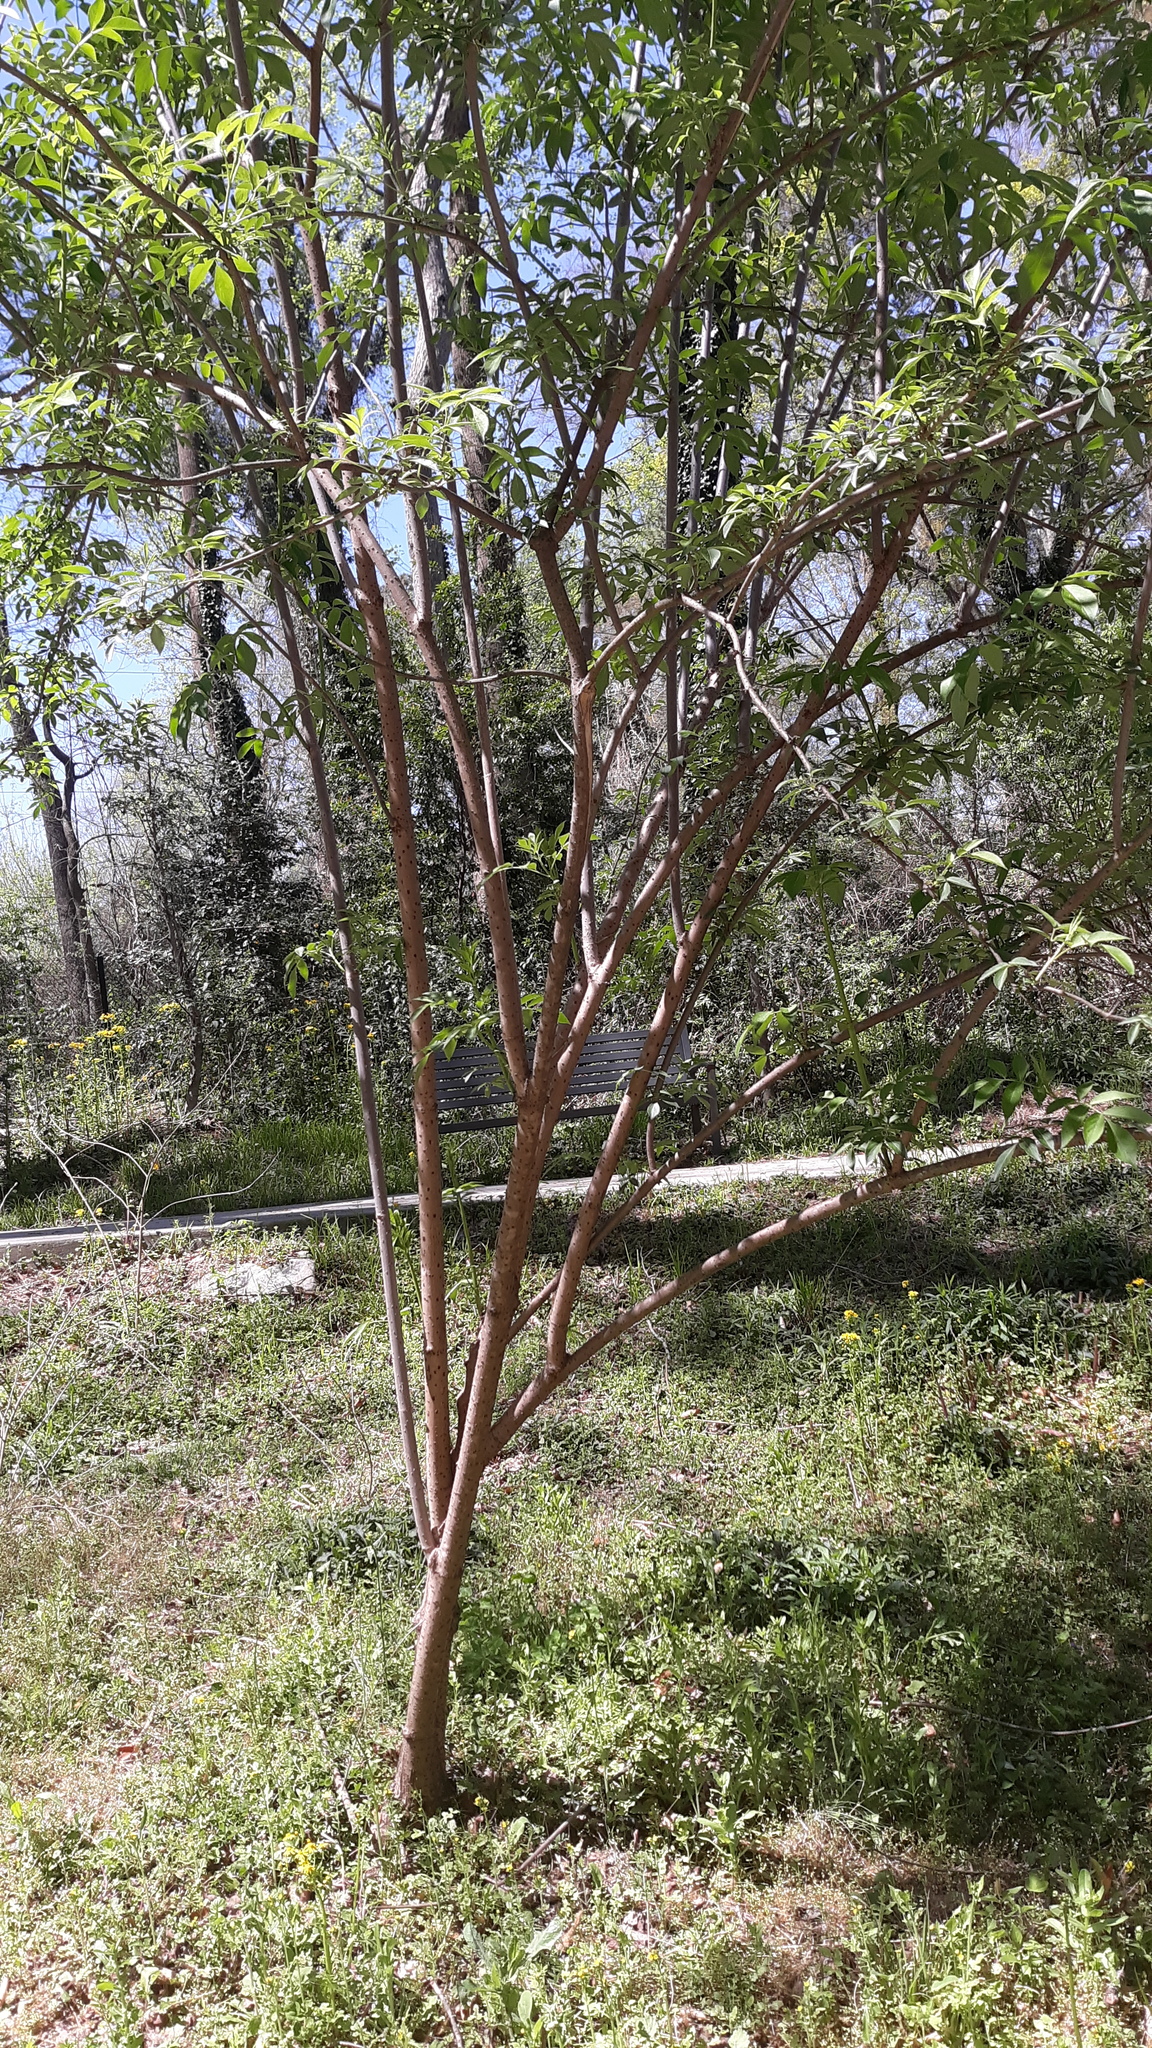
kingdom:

++++++

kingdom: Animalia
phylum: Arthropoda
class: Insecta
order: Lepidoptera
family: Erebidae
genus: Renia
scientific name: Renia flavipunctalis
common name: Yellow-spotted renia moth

++++++

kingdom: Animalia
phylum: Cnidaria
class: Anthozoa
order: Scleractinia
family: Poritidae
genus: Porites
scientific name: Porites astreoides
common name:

++++++

• WRITTEN TASK
Please lay out the lines from the one containing "order: Lepidoptera" through the one containing "common name: Yellow-spotted renia moth" as a numbered list, both included, with any blank lines left out.

• SOLUTION FOR THIS PROBLEM
1. order: Lepidoptera
2. family: Erebidae
3. genus: Renia
4. scientific name: Renia flavipunctalis
5. common name: Yellow-spotted renia moth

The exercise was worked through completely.